Creo que, en realidad, el gran valor de “Pesadilla en la cocina” no recae tanto en su capacidad demostrada para hacernos reír un buen rato como en su aptitud para provocarnos ciertas reflexiones de hondo calado. Vale, lo de la mugre es un fácil recurso, pero les confesaré que, desde que veo el programa, le he cogido bastante tirria a lo de comer fuera de casa. Piensen durante unos segundos en los baños de muchos de los bares o restaurantes a los que suelen acudir. Piensen en ese baño en el que nunca hay papel y cuyas paredes rezuman humedad, ese baño que huele como el zulo de Ortega Lara y en el que apenas se atreven a hacer sus necesidades. Háganse ahora la siguiente reflexión: Si los baños están así de descuidados, ¿Cómo estarán las cámaras, los desagües, los filtros de las campanas extractoras? Si lo que enseñan asusta ¿Cómo estará lo que permanece oculto? Con su exagerada visceralidad Chicote ha puesto el dedo sobre una llaga sangrante de nuestra cultura: muchos de nuestros bares y restaurantes están en manos de personas que desconocen por completo su profesión y que, además, no tienen la mínima intención de aprender. Si tenemos en cuenta que somos uno de los países más turísticos de la Tierra, la cosa alcanza ya tintes catastróficos. ¿Podemos salir adelante como país si ni siquiera somos capaces de ponernos las pilas en uno de los pocos sectores económicos cuya viabilidad no se discute?

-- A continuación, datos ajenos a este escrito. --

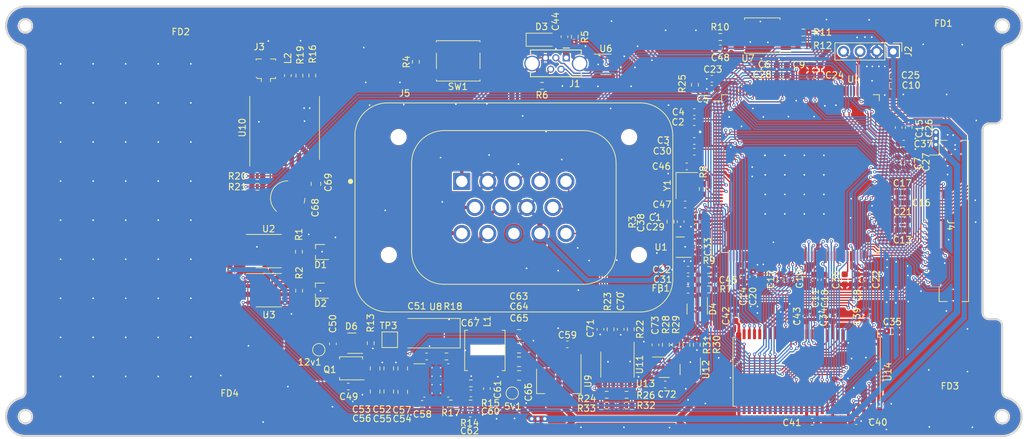
<source format=kicad_pcb>
(kicad_pcb
	(version 20240108)
	(generator "pcbnew")
	(generator_version "8.0")
	(general
		(thickness 1.6)
		(legacy_teardrops no)
	)
	(paper "A4")
	(layers
		(0 "F.Cu" signal)
		(31 "B.Cu" signal)
		(32 "B.Adhes" user "B.Adhesive")
		(33 "F.Adhes" user "F.Adhesive")
		(34 "B.Paste" user)
		(35 "F.Paste" user)
		(36 "B.SilkS" user "B.Silkscreen")
		(37 "F.SilkS" user "F.Silkscreen")
		(38 "B.Mask" user)
		(39 "F.Mask" user)
		(40 "Dwgs.User" user "User.Drawings")
		(41 "Cmts.User" user "User.Comments")
		(42 "Eco1.User" user "User.Eco1")
		(43 "Eco2.User" user "User.Eco2")
		(44 "Edge.Cuts" user)
		(45 "Margin" user)
		(46 "B.CrtYd" user "B.Courtyard")
		(47 "F.CrtYd" user "F.Courtyard")
		(48 "B.Fab" user)
		(49 "F.Fab" user)
		(50 "User.1" user)
		(51 "User.2" user)
		(52 "User.3" user)
		(53 "User.4" user)
		(54 "User.5" user)
		(55 "User.6" user)
		(56 "User.7" user)
		(57 "User.8" user)
		(58 "User.9" user)
	)
	(setup
		(stackup
			(layer "F.SilkS"
				(type "Top Silk Screen")
			)
			(layer "F.Paste"
				(type "Top Solder Paste")
			)
			(layer "F.Mask"
				(type "Top Solder Mask")
				(thickness 0.01)
			)
			(layer "F.Cu"
				(type "copper")
				(thickness 0.035)
			)
			(layer "dielectric 1"
				(type "core")
				(thickness 1.51)
				(material "FR4")
				(epsilon_r 4.5)
				(loss_tangent 0.02)
			)
			(layer "B.Cu"
				(type "copper")
				(thickness 0.035)
			)
			(layer "B.Mask"
				(type "Bottom Solder Mask")
				(thickness 0.01)
			)
			(layer "B.Paste"
				(type "Bottom Solder Paste")
			)
			(layer "B.SilkS"
				(type "Bottom Silk Screen")
			)
			(copper_finish "None")
			(dielectric_constraints no)
		)
		(pad_to_mask_clearance 0)
		(allow_soldermask_bridges_in_footprints no)
		(aux_axis_origin 76 143.15)
		(pcbplotparams
			(layerselection 0x00010fc_ffffffff)
			(plot_on_all_layers_selection 0x0000000_00000000)
			(disableapertmacros no)
			(usegerberextensions no)
			(usegerberattributes yes)
			(usegerberadvancedattributes yes)
			(creategerberjobfile yes)
			(dashed_line_dash_ratio 12.000000)
			(dashed_line_gap_ratio 3.000000)
			(svgprecision 4)
			(plotframeref no)
			(viasonmask no)
			(mode 1)
			(useauxorigin no)
			(hpglpennumber 1)
			(hpglpenspeed 20)
			(hpglpendiameter 15.000000)
			(pdf_front_fp_property_popups yes)
			(pdf_back_fp_property_popups yes)
			(dxfpolygonmode yes)
			(dxfimperialunits yes)
			(dxfusepcbnewfont yes)
			(psnegative no)
			(psa4output no)
			(plotreference yes)
			(plotvalue yes)
			(plotfptext yes)
			(plotinvisibletext no)
			(sketchpadsonfab no)
			(subtractmaskfromsilk no)
			(outputformat 1)
			(mirror no)
			(drillshape 0)
			(scaleselection 1)
			(outputdirectory "Gerber/")
		)
	)
	(net 0 "")
	(net 1 "+3.3V")
	(net 2 "GND")
	(net 3 "+5C")
	(net 4 "+5V")
	(net 5 "/USB_D-")
	(net 6 "Net-(U4-VDDA)")
	(net 7 "Net-(U1-OUT)")
	(net 8 "Net-(U4-NRST)")
	(net 9 "Net-(U4-BOOT0)")
	(net 10 "unconnected-(U4-PE2-Pad1)")
	(net 11 "unconnected-(U4-PE3-Pad2)")
	(net 12 "unconnected-(U4-PE4-Pad3)")
	(net 13 "unconnected-(U4-PE5-Pad4)")
	(net 14 "unconnected-(U4-PE6-Pad5)")
	(net 15 "unconnected-(U4-PI8-Pad7)")
	(net 16 "unconnected-(U4-PC14-Pad9)")
	(net 17 "unconnected-(U4-PC15-Pad10)")
	(net 18 "/USB_D+")
	(net 19 "Net-(J1-ID)")
	(net 20 "/TXDCAN1")
	(net 21 "/RXDCAN1")
	(net 22 "/TXDCAN2")
	(net 23 "/RXDCAN2")
	(net 24 "unconnected-(U4-PF6-Pad24)")
	(net 25 "unconnected-(U4-PF7-Pad25)")
	(net 26 "unconnected-(U4-PF9-Pad27)")
	(net 27 "/F0")
	(net 28 "/IN1")
	(net 29 "/IN2")
	(net 30 "unconnected-(U4-PC3-Pad35)")
	(net 31 "unconnected-(U4-PA1-Pad41)")
	(net 32 "unconnected-(U4-PA2-Pad42)")
	(net 33 "unconnected-(U4-PH2-Pad43)")
	(net 34 "unconnected-(U4-PH3-Pad44)")
	(net 35 "unconnected-(U4-PA3-Pad47)")
	(net 36 "Net-(U4-PDR_ON)")
	(net 37 "unconnected-(U4-PA4-Pad50)")
	(net 38 "unconnected-(U4-PA5-Pad51)")
	(net 39 "unconnected-(U4-PA6-Pad52)")
	(net 40 "unconnected-(U4-PA7-Pad53)")
	(net 41 "unconnected-(U4-PC4-Pad54)")
	(net 42 "unconnected-(U4-PC5-Pad55)")
	(net 43 "unconnected-(U4-PB0-Pad56)")
	(net 44 "unconnected-(U4-PB2-Pad58)")
	(net 45 "/F1")
	(net 46 "/F2")
	(net 47 "/F3")
	(net 48 "/F4")
	(net 49 "/F5")
	(net 50 "/C0")
	(net 51 "/F11")
	(net 52 "/F12")
	(net 53 "/F13")
	(net 54 "/F14")
	(net 55 "/F15")
	(net 56 "/G0")
	(net 57 "/G1")
	(net 58 "/E7")
	(net 59 "/E8")
	(net 60 "/E9")
	(net 61 "unconnected-(U4-PB10-Pad79)")
	(net 62 "unconnected-(U4-PB11-Pad80)")
	(net 63 "/E10")
	(net 64 "/E11")
	(net 65 "unconnected-(U4-PH12-Pad89)")
	(net 66 "/E12")
	(net 67 "/E13")
	(net 68 "unconnected-(U4-PB14-Pad94)")
	(net 69 "unconnected-(U4-PB15-Pad95)")
	(net 70 "/E14")
	(net 71 "/E15")
	(net 72 "/H6")
	(net 73 "unconnected-(U4-PD11-Pad99)")
	(net 74 "unconnected-(U4-PD12-Pad100)")
	(net 75 "unconnected-(U4-PD13-Pad101)")
	(net 76 "/H7")
	(net 77 "/D8")
	(net 78 "/D9")
	(net 79 "unconnected-(U4-PG3-Pad107)")
	(net 80 "/D10")
	(net 81 "/D14")
	(net 82 "/D15")
	(net 83 "unconnected-(U4-PC6-Pad115)")
	(net 84 "unconnected-(U4-PC7-Pad116)")
	(net 85 "unconnected-(U4-PC8-Pad117)")
	(net 86 "unconnected-(U4-PC9-Pad118)")
	(net 87 "unconnected-(U4-PA8-Pad119)")
	(net 88 "Net-(U10-VBAT)")
	(net 89 "Net-(J3-Pad1)")
	(net 90 "/ADC1")
	(net 91 "unconnected-(U4-PI3-Pad134)")
	(net 92 "/SWDI")
	(net 93 "unconnected-(U4-PA15-Pad138)")
	(net 94 "unconnected-(U4-PC10-Pad139)")
	(net 95 "unconnected-(U4-PC11-Pad140)")
	(net 96 "unconnected-(U4-PC12-Pad141)")
	(net 97 "/G2")
	(net 98 "/G4")
	(net 99 "unconnected-(U4-PD2-Pad144)")
	(net 100 "unconnected-(U4-PD3-Pad145)")
	(net 101 "unconnected-(U4-PD4-Pad146)")
	(net 102 "unconnected-(U4-PD5-Pad147)")
	(net 103 "unconnected-(U4-PD7-Pad151)")
	(net 104 "unconnected-(U4-PG9-Pad152)")
	(net 105 "unconnected-(U4-PG10-Pad153)")
	(net 106 "unconnected-(U4-PG12-Pad155)")
	(net 107 "unconnected-(U4-PG13-Pad156)")
	(net 108 "/SWCLC")
	(net 109 "/G5")
	(net 110 "unconnected-(U4-PB6-Pad164)")
	(net 111 "/G8")
	(net 112 "/D0")
	(net 113 "/D1")
	(net 114 "/G15")
	(net 115 "/E0")
	(net 116 "/E1")
	(net 117 "unconnected-(U14-NC-Pad40)")
	(net 118 "/A0")
	(net 119 "unconnected-(D4-IO2-Pad3)")
	(net 120 "unconnected-(D4-IO3-Pad4)")
	(net 121 "unconnected-(D4-IO4-Pad6)")
	(net 122 "Net-(U4-PH0)")
	(net 123 "Net-(U4-PH1)")
	(net 124 "Net-(U7-IO3)")
	(net 125 "Net-(U7-IO2)")
	(net 126 "/B7")
	(net 127 "/B3")
	(net 128 "/B4")
	(net 129 "/B5")
	(net 130 "unconnected-(J4-Pin_3-Pad3)")
	(net 131 "unconnected-(J4-Pin_4-Pad4)")
	(net 132 "unconnected-(J4-Pin_12-Pad12)")
	(net 133 "unconnected-(J4-Pin_13-Pad13)")
	(net 134 "unconnected-(J4-Pin_21-Pad21)")
	(net 135 "unconnected-(J4-Pin_22-Pad22)")
	(net 136 "unconnected-(J4-Pin_37-Pad37)")
	(net 137 "unconnected-(J4-Pin_40-Pad40)")
	(net 138 "/H8")
	(net 139 "/H9")
	(net 140 "/H10")
	(net 141 "/H11")
	(net 142 "/B1")
	(net 143 "/G6")
	(net 144 "/H13")
	(net 145 "/H14")
	(net 146 "/H15")
	(net 147 "/I0")
	(net 148 "/I1")
	(net 149 "/I2")
	(net 150 "/D6")
	(net 151 "/G11")
	(net 152 "/I4")
	(net 153 "/I5")
	(net 154 "/I6")
	(net 155 "/I7")
	(net 156 "/G7")
	(net 157 "/I10")
	(net 158 "/I9")
	(net 159 "/F10")
	(net 160 "/F8")
	(net 161 "/C13")
	(net 162 "/H5")
	(net 163 "/H4")
	(net 164 "/I11")
	(net 165 "/+12v")
	(net 166 "Net-(U8-BST)")
	(net 167 "Net-(U8-SS)")
	(net 168 "Net-(U8-COMP)")
	(net 169 "Net-(C61-Pad1)")
	(net 170 "/G14")
	(net 171 "Net-(U8-FB)")
	(net 172 "Net-(U8-SW)")
	(net 173 "+BATT")
	(net 174 "Net-(C51-Pad1)")
	(net 175 "Net-(L2-Pad2)")
	(net 176 "Net-(U10-Vcc_RF)")
	(net 177 "Net-(U10-RF_IN)")
	(net 178 "unconnected-(U10-1PPS-Pad4)")
	(net 179 "unconnected-(U10-ON{slash}OFF-Pad5)")
	(net 180 "/A10")
	(net 181 "unconnected-(U10-NC-Pad7)")
	(net 182 "Net-(U10-TXD0)")
	(net 183 "unconnected-(U10-~{RESET}-Pad9)")
	(net 184 "/A9")
	(net 185 "unconnected-(U10-ANTON-Pad13)")
	(net 186 "Net-(U10-RXD0)")
	(net 187 "unconnected-(U10-NC-Pad15)")
	(net 188 "unconnected-(U10-TXD1{slash}SDA-Pad16)")
	(net 189 "unconnected-(U10-RXD1{slash}SCL-Pad17)")
	(net 190 "unconnected-(U10-NC-Pad18)")
	(net 191 "Net-(R22-Pad2)")
	(net 192 "Net-(R23-Pad2)")
	(net 193 "Net-(R24-Pad2)")
	(net 194 "/C2")
	(net 195 "Net-(R26-Pad2)")
	(net 196 "Net-(U12-+)")
	(net 197 "/C1")
	(net 198 "Net-(U12--)")
	(net 199 "unconnected-(U13-IO1-Pad1)")
	(net 200 "unconnected-(U13-IO2-Pad3)")
	(net 201 "unconnected-(U13-IO3-Pad4)")
	(net 202 "unconnected-(D6-NC-Pad2)")
	(net 203 "Net-(U4-VCAP_1)")
	(net 204 "Net-(U4-VCAP_2)")
	(net 205 "Net-(D6-A)")
	(net 206 "/CANL1")
	(net 207 "/CANH1")
	(net 208 "/CANL2")
	(net 209 "/CANH2")
	(footprint "Resistor_SMD:R_0603_1608Metric" (layer "F.Cu") (at 195.45 81.15))
	(footprint "Capacitor_SMD:C_0603_1608Metric" (layer "F.Cu") (at 199.95 124.7 90))
	(footprint "Resistor_SMD:R_0603_1608Metric" (layer "F.Cu") (at 140.65 130.885 180))
	(footprint "Resistor_SMD:R_0603_1608Metric" (layer "F.Cu") (at 165.25 136.7625))
	(footprint "Inductor_SMD:L_0603_1608Metric" (layer "F.Cu") (at 116.3 87.75 90))
	(footprint "Resistor_SMD:R_0603_1608Metric" (layer "F.Cu") (at 111.6075 103.18))
	(footprint "TestPoint:TestPoint_Pad_D1.5mm" (layer "F.Cu") (at 150.75 136.51 -90))
	(footprint "Capacitor_SMD:C_0603_1608Metric" (layer "F.Cu") (at 137.6 130.885 180))
	(footprint "TestPoint:TestPoint_Pad_D1.5mm" (layer "F.Cu") (at 121.05 129.85 -90))
	(footprint "Resistor_SMD:R_0603_1608Metric" (layer "F.Cu") (at 111.6075 104.83))
	(footprint "Resistor_SMD:R_0603_1608Metric" (layer "F.Cu") (at 144.35 138.11 180))
	(footprint "Package_SO:SOIC-8_3.9x4.9mm_P1.27mm" (layer "F.Cu") (at 113.375 120.705))
	(footprint "Capacitor_SMD:C_0603_1608Metric" (layer "F.Cu") (at 208.85 89.3))
	(footprint "Package_QFP:LQFP-176_24x24mm_P0.5mm" (layer "F.Cu") (at 195 102.8))
	(footprint "Capacitor_SMD:C_0603_1608Metric" (layer "F.Cu") (at 180.9625 119.1))
	(footprint "Capacitor_SMD:C_0603_1608Metric" (layer "F.Cu") (at 205.1 124.75 90))
	(footprint "Package_TO_SOT_SMD:SOT-23-6" (layer "F.Cu") (at 174.075 132.5375))
	(footprint "Capacitor_SMD:C_0603_1608Metric" (layer "F.Cu") (at 181.4 88.25 180))
	(footprint "Capacitor_SMD:C_0603_1608Metric" (layer "F.Cu") (at 176.6 110.175 90))
	(footprint "Resistor_SMD:R_0603_1608Metric" (layer "F.Cu") (at 177.4875 129.0875 -90))
	(footprint "Button_Switch_SMD:SW_SPST_EVQQ2" (layer "F.Cu") (at 142.45 85.5 180))
	(footprint "Capacitor_SMD:C_0603_1608Metric" (layer "F.Cu") (at 195.9 124.7 90))
	(footprint "TestPoint:TestPoint_Pad_2.0x2.0mm" (layer "F.Cu") (at 131.95 128.31 -90))
	(footprint "Capacitor_SMD:C_0603_1608Metric" (layer "F.Cu") (at 210.65 105.7))
	(footprint "Capacitor_SMD:C_0603_1608Metric" (layer "F.Cu") (at 177.7625 117.55))
	(footprint "Resistor_SMD:R_0603_1608Metric" (layer "F.Cu") (at 165.25 138.4125 180))
	(footprint "Resistor_SMD:R_0603_1608Metric" (layer "F.Cu") (at 118.03 120.78 -90))
	(footprint "Resistor_SMD:R_0603_1608Metric" (layer "F.Cu") (at 180 105.15 -90))
	(footprint "Resistor_SMD:R_0603_1608Metric" (layer "F.Cu") (at 182.7 81.835 180))
	(footprint "Capacitor_SMD:C_0603_1608Metric"
		(layer "F.Cu")
		(uuid "2b273619-45d4-4571-898f-7c65153c2079")
		(at 192.15 86.12 180)
		(descr "Capacitor SMD 0603 (1608 Metric), square (rectangular) end terminal, IPC_7351 nominal, (Body size source: IPC-SM-782 page 76, https://www.pcb-3d.com/wordpress/wp-content/uploads/ipc-sm-782a_amendment_1_and_2.pdf), generated with kicad-footprint-generator")
		(tags "capacitor")
		(property "Reference" "C6"
			(at 2.7 0.07 0)
			(layer "F.SilkS")
			(uuid "c980dfb9-e0a2-4a9b-927a-711f06524c03")
			(effects
				(font
					(size 1 1)
					(thickness 0.15)
				)
			)
		)
		(property "Value" "100nF"
			(at 0 1.43 0)
			(layer "F.Fab")
			(uuid "5c4b2162-0a58-4d2f-9300-238719d42393")
			(effects
				(font
					(size 1 1)
					(thickness 0.15)
				)
			)
		)
		(property "Footprint" "Capacitor_SMD:C_0603_1608Metric"
			(at 0 0 180)
			(layer "F.Fab")
			(hide yes)
			(uuid "beafb2dd-f77e-4d03-bb29-2405dc3769f8")
			(effects
				(font
					(size 1.27 1.27)
					(thickness 0.15)
				)
			)
		)
		(property "Datasheet" ""
			(at 0 0 180)
			(layer "F.Fab")
			(hide yes)
			(uuid "1ac3c83d-4980-4da3-9647-173ce80c62c0")
			(effects
				(font
					(size 1.27 1.27)
					(thickness 0.15)
				)
			)
		)
		(property "Description" ""
			(at 0 0 180)
			(layer "F.Fab")
			(hide yes)
			(uuid "2bcae9fb-0e71-482a-8c38-8c4f1fb76c79")
			(effects
				(font
					(size 1.27 1.27)
					(thickness 0.15)
				)
			)
		)
		(property "Part" "CC0603KRX7R9BB104"
			(at 384.3 172.24 0)
			(layer "F.Fab")
			(hide yes)
			(uuid "c9b54452-4d51-4182-bd3e-28d4bc5e5a3f")
			(effects
				(font
					(size 1 1)
					(thickness 0.15)
				)
			)
		)
		(property "схема 1" ""
			(at 384.3 172.24 0)
			(layer "F.Fab")
			(hide yes)
			(uuid "dc52ec17-2942-4a39-85c3-eb7e6f07f5aa")
			(effects
				(font
					(size 1 1)
					(thickness 0.15)
				)
			)
		)
		(property ki_fp_filters "C_*")
		(path "/465d13ec-d22e-4e70-be6c-8fe7a4e53b0d")
		(sheetname "Корневой лист")
		(sheetfile "Dash 6.8.kicad_sch")
		(attr smd)
		(fp_line
			(start -0.14058 0.51)
			(end 0.14058 0.51)
			(stroke
				(width 0.12)
				(type solid)
			)
			(layer "F.SilkS")
			(uuid "54075c22-ba61-46d8-81b2-917189fed923")
		)
		(fp_line
			(start -0.14058 -0.51)
			(end 0.14058 -0.51)
			(stroke
				(width 0.12)
				(type solid)
			)
			(layer "F.SilkS")
			(uuid "1680140c-1cae-44a5-9e3c-5cbba5a76728")
		)
		(fp_line
			(start 1.48 0.73)
			(end -1.48 0.73)
			(stroke
				(width 0.05)
				(type solid)
			)
			(layer "F.CrtYd")
			(uuid "9cada936-59c9-46a9-b776-a7d2402dfb17")
		)
		(fp_line
			(start 1.48 -0.73)
			(end 1.48 0.73)
			(stroke
				(width 0.05)
				(type solid)
			)
			(layer "F.CrtYd")
			(uuid "d633372c-f2bb-47c7-8870-e5aff248c900")
		)
		(fp_line
			(start -1.48 0.73)
			(end -1.48 -0.73)
			(stroke
				(width 0.05)
				(type solid)
			)
			(layer "F.CrtYd")
			(uuid "2b6bf863-f854-4f09-a3c8-8f5ea8e8277f")
		)
		(fp_line
			(start -1.48 -0.73)
			(end 1.48 -0.73)
			(str
... [1699201 chars truncated]
</source>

Con su formas un tanto macarras y sus mandiles de colores grotescos, Chicote ha tomado el testigo de aquellos intelectuales que durante todo el siglo XIX, y parte del XX, blandieron la bandera de la regeneración para una España que, como la de hoy, hacía aguas por todos sus costuras. La España de los bancos malos y las chapuzas, la de tipos como Bárcenas y Sepulveda, la de los cayennes, los equiscinco y las fiestas de cumpleaños faraónicas, esa España pija, cutre, hortera y profundamente ineficiente tiene su reverso positivo en un tipo que recorre sus garitos poniendo orden, cordura y sensatez. Un currela al que le ha ido bien en la vida y ahora se permite dar útiles consejos aunque sea gritando como una mala bestia. Bien por Chicote, bien por “Pesadilla en la cocina”.